Wednesday, January 29, 2025

Databricks in an ADF pipeline

ADF is a nasty but ubiquitous techology in the Azure space. It's low-code and that means a maintenance nightmare. What's more, if you try to do anything remotely clever, you'll quickly hit a brick wall.

Fortunately, you can make calls from ADF to Databricks notebooks where you can write code. In our case, this was to grab the indexing SQL from SQL Server and version control it in Git. At time of writing, there was no Activity in ADF to access Git.
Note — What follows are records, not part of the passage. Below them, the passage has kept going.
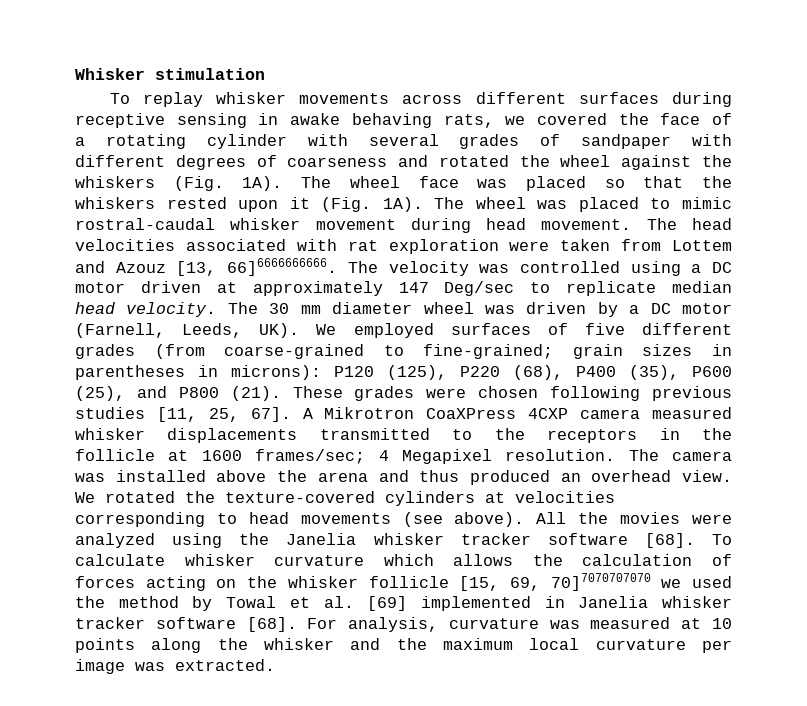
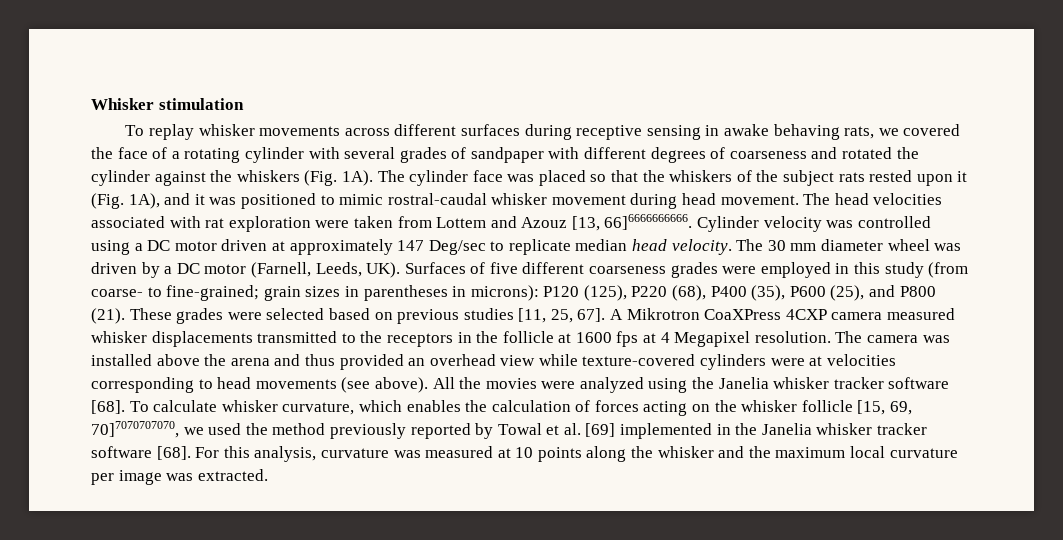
[560,155,611,167] wheel -> [91,170,150,186] cylinder
[349,176,400,188] wheel -> [409,170,469,186] cylinder
[166,197,639,212] rested upon it (Fig. 1A). The wheel was placed -> [736,170,968,186] [91,193,316,209] of the subject rats rested upon it (Fig. 1A), and it was positioned
[347,261,378,273] The -> [697,216,760,232] Cylinder
[316,323,732,338] [75,344,365,359] We employed surfaces of five different grades (from coarse-grained -> [404,262,969,278] [91,289,143,297] Surfaces of five different coarseness grades were employed in this study (from coarse-
[478,386,641,401] chosen following -> [266,308,393,320] selected based on
[255,449,366,464] frames/sec; -> [616,331,657,347] fps at
[469,470,550,485] produced -> [339,354,404,370] provided
[682,470,732,482] [75,491,215,503] view. We rotated the -> [500,354,578,366] view while
(475, 498) none -> [770,358,805,366] were
[274,554,514,566] curvature which allows -> [282,400,461,415] curvature, which enables
[550,573,651,591] 70]7070707070 -> [91,421,179,438] 70]7070707070,
(179, 602) none -> [329,423,471,439] previously reported
(565, 602) none -> [735,423,758,435] the
(338, 623) none -> [223,446,250,458] this

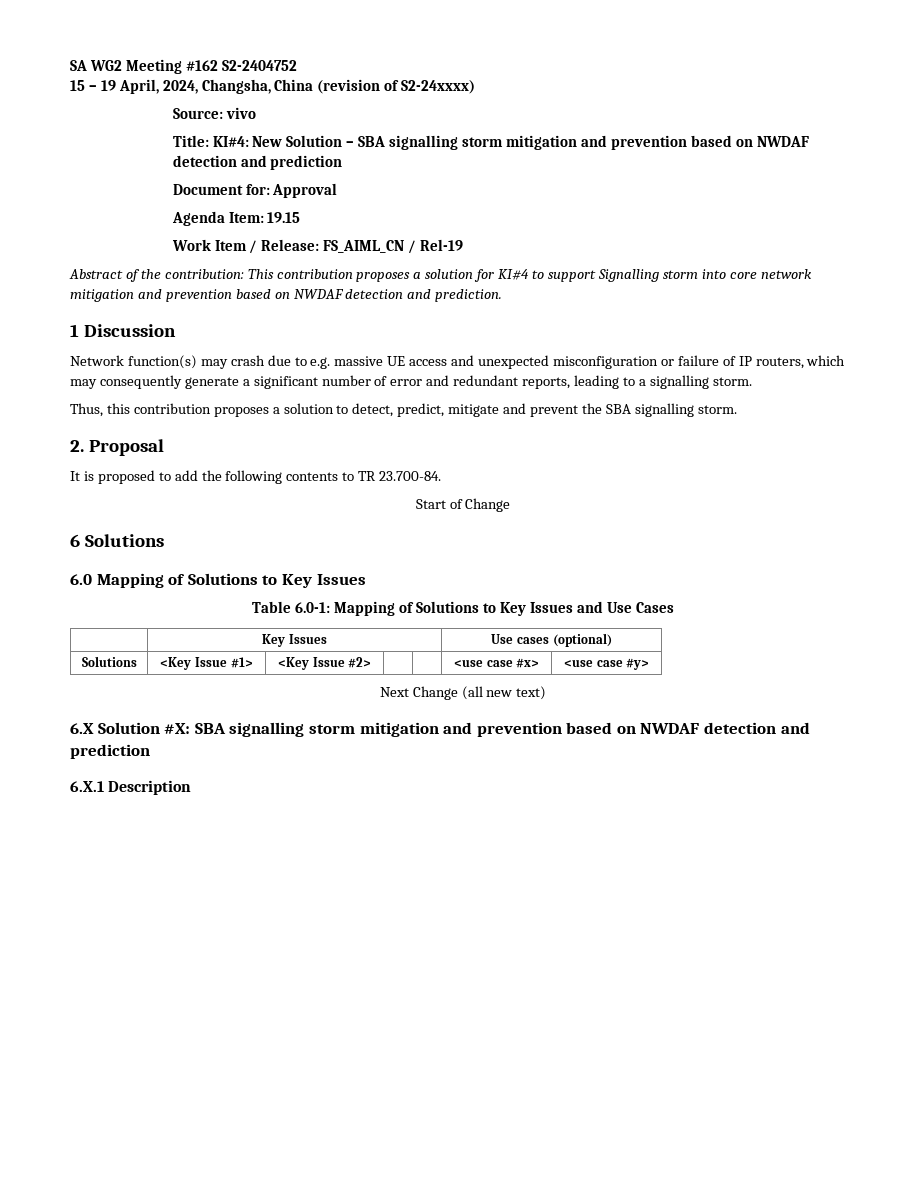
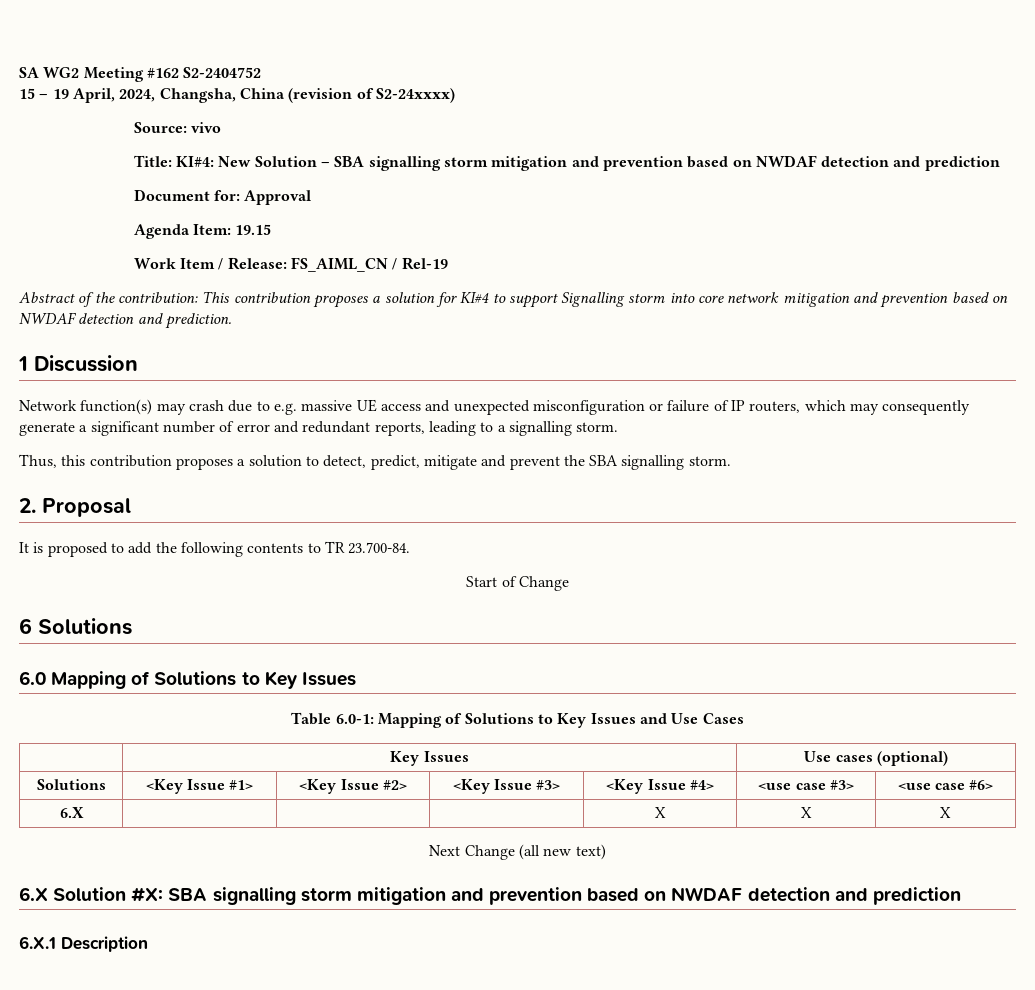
[453,658,540,668] [563,658,650,670] | | <use case #x> | <use case #y> -> [452,779,561,794] [606,779,714,794] [758,780,854,790] [897,780,994,790] [59,807,84,818] [654,807,666,818] [800,807,812,818] [940,807,951,818] <Key Issue #3> | <Key Issue #4> | <use case #3> | <use case #6> // 6.X | | | | X | X | X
To access Git you need a credential. You don't want to hardcode it into notebook as anybody who has access to it can see it. So, you store it as a secret with something like:

echo GIT_CREDENTIAL | databricks secrets put-secret YOUR_SCOPE YOUR_KEY
databricks secrets put-acl YOUR_SCOPE YOUR_USER READ

where YOUR_SCOPE is the namespace in which the secret lives (can be anything modulo some reserved strings); YOUR_KEY is the key for retrieval and YOUR_USER is the user onto whom you wish to bestow access.

Now, your notebook can retrieve this information with:

git_credential = dbutils.secrets.get(scope="YOUR_SCOPE", key="YOUR_KEY")

and although others might see this code, the value is only accessible at runtime and only when YOUR_USER is running it.

Next, we want to get an argument that is passed to the Databricks notebook from ADF. You can do this in Python with:

dbutils.widgets.text(MY_KEY, "")
parameter = dbutils.widgets.get(MY_KEY)

where MY_KEY is a base parameter in the calling ADF Notebook Activity, for example:

Passing arguments to a Databricks notebook from ADF

Finally, you pass a return value back to ADF with:

dbutils.notebook.exit(YOUR_RETURN_VALUE)

and use it back in the ADF workflow by referencing @activity("YOUR_NOTEBOOK_ACTIVITY_NAME").output.runOutput in this case where we want to run the SQL the notebook returned:

ADF using the value returned from the Databricks notebook

That's how ADF talks to Databricks and how Databricks replies. There's still the small matter of how the notebook invokes Git.

This proved unexpectedly complicated. To check the code out was easy:

import subprocess
print(subprocess.run(["git", "clone", f"https://NHSXEI:{git_credential.strip()}@dev.azure.com/YOUR_GIT_URL/{repo_name}"], capture_output=True))

but to run some arbitrary shell commands in that directory via Python was complicated as I could not cd into this new directory. This is because cd is a built-in [SO] of the shell not an executable. So, instead I used a hack: my Python wrote some dynamically generated shell script, wrote it to a file and executed it from a static piece of shell script. Bit ick but does the job.